Both were swing districts, and in the 20th especially, Republicans saw a shot to flip a competitive seat, without the popular Gillibrand not running. The GOP nominated Assemblyman James Tedisco, while Democrats chose venture capitalist Scott Murphy. Tedisco was criticized for not taking a position on the stimulus (he finally said he opposed it), and Murphy ended up winning by a slim 726 votes.
Meanwhile, McHugh's district quickly devolved into a complicated three-way affair after Republicans chose moderate Assemblywoman Dede Scozzafava as their standard-bearer. When the Conservative Party instead put Doug Hoffman on their line, a deep fissure gave Democrat Bill Owens an opening. When Scozzafava withdrew from the race the weekend before Election Day, it was Israel who helped persuade her to endorse Owens over Hoffman.
In last week's battle, Israel took heat for not sending money sooner to help Democrat Kathy Hochul's campaign against two self-funding candidates. With polls showing the race tightening, Democrats began to privately wonder if the DCCC would ever pull the trigger, especially after Medicare became an increasingly resonant issue in the race.

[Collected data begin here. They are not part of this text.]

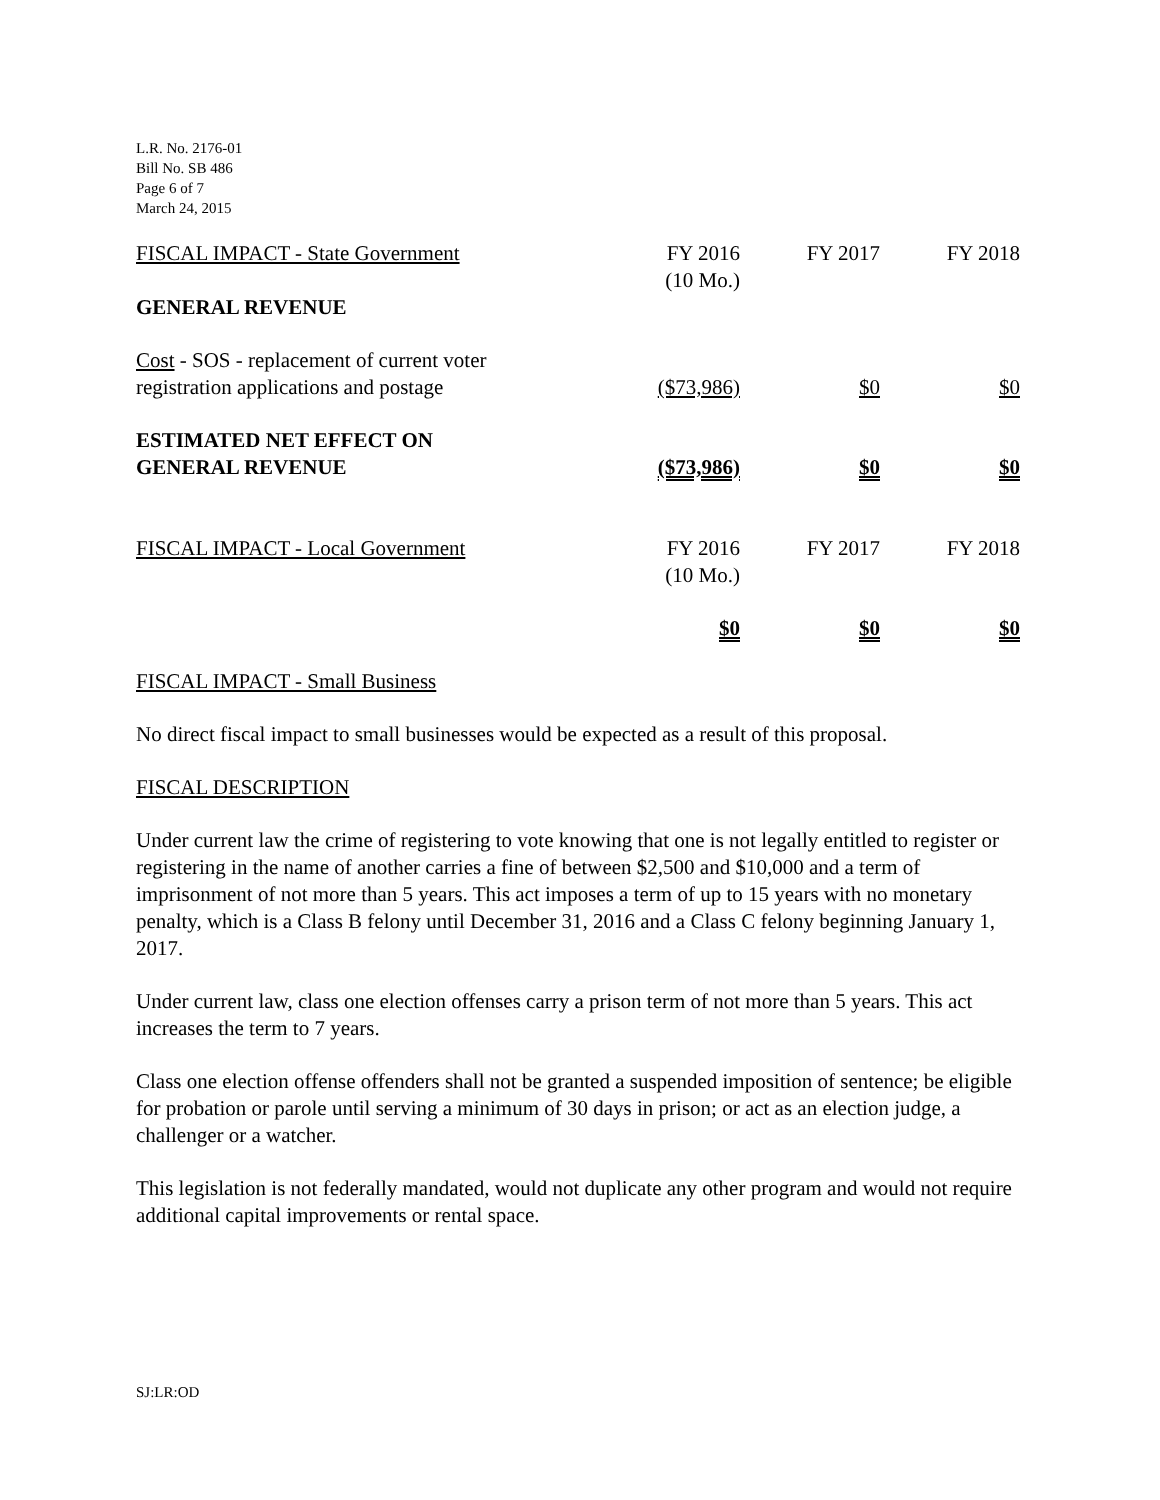L.R. No. 2176-01
Bill No. SB 486
Page 6 of 7
March 24, 2015
| FISCAL IMPACT - State Government | FY 2016 (10 Mo.) | FY 2017 | FY 2018 |
| GENERAL REVENUE | | | |
| Cost - SOS - replacement of current voter registration applications and postage | ($73,986) | $0 | $0 |
| ESTIMATED NET EFFECT ON GENERAL REVENUE | ($73,986) | $0 | $0 |
| FISCAL IMPACT - Local Government | FY 2016 (10 Mo.) | FY 2017 | FY 2018 |
| | $0 | $0 | $0 |
FISCAL IMPACT - Small Business
No direct fiscal impact to small businesses would be expected as a result of this proposal.
FISCAL DESCRIPTION
Under current law the crime of registering to vote knowing that one is not legally entitled to register or registering in the name of another carries a fine of between $2,500 and $10,000 and a term of imprisonment of not more than 5 years. This act imposes a term of up to 15 years with no monetary penalty, which is a Class B felony until December 31, 2016 and a Class C felony beginning January 1, 2017.
Under current law, class one election offenses carry a prison term of not more than 5 years. This act increases the term to 7 years.
Class one election offense offenders shall not be granted a suspended imposition of sentence; be eligible for probation or parole until serving a minimum of 30 days in prison; or act as an election judge, a challenger or a watcher.
This legislation is not federally mandated, would not duplicate any other program and would not require additional capital improvements or rental space.
SJ:LR:OD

Buffalo News columnist Douglas Turner charged that Israel was "hiding under his desk." But Israel says they won't be asking that now, and it was his committee's tactical moves -- informed by his experience -- that enabled them to force GOP groups to make the first move to help a candidate who was already spending $2.7 million of her own money.
"I think it's important [that] you really have to have a feel for the terrain, because the terrain is so dramatically different," Israel told Hotline On Call in an interview last week. "So on recruiting, message, and particularly the ground game, everything is local."
While the DCCC had been providing advice and helped Hochul with some fundraising, it was not until two weeks out that their independent expenditure arm was finally activated to buy television time to hit her two opponents - and that was after the conservative group American Crossroads reserved over $650,000 of airtime.
"The race had to ripen," Israel explained. "If we had come in too early, we would have opened the door and ushered in the Republicans stealth groups. If we had gotten in too late, it might have been too late. We made a decision, very early on, that we, having a feel for the streets, we would wait for conditions to ripen and go in on our time frame, not anybody else's," he said.
Another part of the equation was having the right candidate. While Hochul won praise for her ability to connect with voters on the campaign trail and had cut her teeth in local government, several people remarked that Republican nominee Jane Corwin appeared aloof when campaigning, and her personal wealth certainly didn't help her connect with blue collar and agriculture workers in the area.
Rep. Chris Van Hollen, D-Md., who was DCCC chairmen during both of the previous two New York special elections, said Israel's work then was critical to Democrats' narrow wins, and could see how Israel built off that knowledge for another upset.
"In New York 23 he played a critical role in meeting with the players on the ground and helping get support behind [Owens], and secondly trying to navigate among the different groups up there," Van Hollen said in an interview. "When Scozzafava dropped out, [Israel] was active in trying to make sure that we would receive her endorsement."
In the Murphy/Tedisco contest, Van Hollen said Israel "played a very important role especially on the fundraising side, getting the New York community to focus on that race."
Republicans say this victory may have lulled Democrats into a false sense of hopefulness so soon after their drubbing last fall.
"The worst mistake Democrats made last cycle was to get overconfident in their special election victories. It's obvious that they're repeating that again," said one GOP campaign operative. "Republicans have become experts at losing specials, but they've always learned good lessons from them to apply in the general. This loss is a much-needed slap back to reality that hopefully teaches the House GOP how to get their act together."